The sight of The Howling Commandos brought a big smile to my face, but even without them, Johnston makes a fun, goofy film, with some nice war action mixed in with well-done super-hero antics, and shot along the lines of a film Johnston storyboarded early in his career, Raiders of the Lost Ark (with the occasional nod to Leni Riefenstahl).  Johnston does some nice movie cross-referencing by making the character of Howard Stark, very Howard Hughes-like after his own The Rocketeer, and casting Dominic Cooper in the part, often resembling Leonardo DiCaprio from The Aviator.  Chris Evans, who plays Steve Rogers, is a good funny actor, but he's tamped down here, playing everything completely straight and without irony, very much the Boy Scout.  This is one of the better Marvel movies, and one of the better superhero movies to come out, as well.

As with the other Marvel films, stick around until after the credits for a big surprise, that will whet your appetite for next year.  "Some assembly required."  Heh.

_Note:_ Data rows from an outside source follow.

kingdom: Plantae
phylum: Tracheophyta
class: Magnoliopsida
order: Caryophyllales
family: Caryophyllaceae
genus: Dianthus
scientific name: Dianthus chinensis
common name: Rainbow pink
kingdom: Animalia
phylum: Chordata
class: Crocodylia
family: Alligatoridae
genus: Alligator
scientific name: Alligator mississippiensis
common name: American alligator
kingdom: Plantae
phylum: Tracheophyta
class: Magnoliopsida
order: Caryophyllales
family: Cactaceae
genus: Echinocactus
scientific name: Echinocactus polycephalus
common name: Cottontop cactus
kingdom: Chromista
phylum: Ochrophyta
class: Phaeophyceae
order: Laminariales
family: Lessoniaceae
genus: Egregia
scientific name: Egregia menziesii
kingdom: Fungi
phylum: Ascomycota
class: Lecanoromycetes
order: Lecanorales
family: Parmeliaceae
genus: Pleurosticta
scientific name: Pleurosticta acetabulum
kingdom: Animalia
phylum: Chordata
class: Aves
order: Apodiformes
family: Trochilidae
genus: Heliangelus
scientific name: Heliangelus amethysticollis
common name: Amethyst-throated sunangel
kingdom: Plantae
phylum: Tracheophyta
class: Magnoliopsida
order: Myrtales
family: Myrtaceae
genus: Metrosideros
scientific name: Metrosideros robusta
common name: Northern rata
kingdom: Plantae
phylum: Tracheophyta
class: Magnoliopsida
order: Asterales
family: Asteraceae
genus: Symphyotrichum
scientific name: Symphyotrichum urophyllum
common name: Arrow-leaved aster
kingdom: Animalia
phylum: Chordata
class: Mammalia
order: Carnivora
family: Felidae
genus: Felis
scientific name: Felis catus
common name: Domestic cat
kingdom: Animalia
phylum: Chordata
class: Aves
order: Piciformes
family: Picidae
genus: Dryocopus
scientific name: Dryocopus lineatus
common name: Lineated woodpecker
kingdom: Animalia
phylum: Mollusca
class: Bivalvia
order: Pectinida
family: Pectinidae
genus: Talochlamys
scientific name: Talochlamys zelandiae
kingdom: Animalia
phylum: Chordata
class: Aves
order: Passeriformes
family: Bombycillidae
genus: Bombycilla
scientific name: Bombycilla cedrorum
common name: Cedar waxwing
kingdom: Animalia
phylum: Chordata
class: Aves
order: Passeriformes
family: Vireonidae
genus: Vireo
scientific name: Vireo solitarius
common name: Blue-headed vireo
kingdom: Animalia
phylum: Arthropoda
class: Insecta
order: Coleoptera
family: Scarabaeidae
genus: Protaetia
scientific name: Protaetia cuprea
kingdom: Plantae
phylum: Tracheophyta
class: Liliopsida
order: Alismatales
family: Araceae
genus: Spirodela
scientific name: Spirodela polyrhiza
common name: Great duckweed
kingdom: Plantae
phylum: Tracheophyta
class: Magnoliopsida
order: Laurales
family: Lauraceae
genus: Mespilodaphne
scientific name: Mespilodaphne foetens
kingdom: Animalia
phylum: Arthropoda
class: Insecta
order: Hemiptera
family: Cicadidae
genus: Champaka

Captain America: The First Avenger is the perfect Saturday Matinee.

Wilhelm Alert @ 01:33

* Simon is still alive (bless him) at age 97, and still active—he has a new comic coming out this year.  As Stan Lee has his customary cameo in this film (he's good, too) it would have been nice—really nice—if Cap's REAL creator was included in the film.  The legendary Jack Kirby died in 1994.

** It's a combination of Kirby-esque pod-forms, more suited for the 1960's, and lo-tech '40's dials and toggles (which spit sparks in duress), and my favorite joke in the film is the non-LED (not invented yet) countdown indicators used in the Red Skull's lab—as any timed pyrotechnician will tell you, the only reason to have such a device is to build suspense in movie audiences.


Andrew: Encore Entertainment said...

I'm going crazy anticipating this, but I just love how old Hollywood the poster is. Hopefully I like it.

Yojimbo_5 said...

Ya know something? I think you'll like this.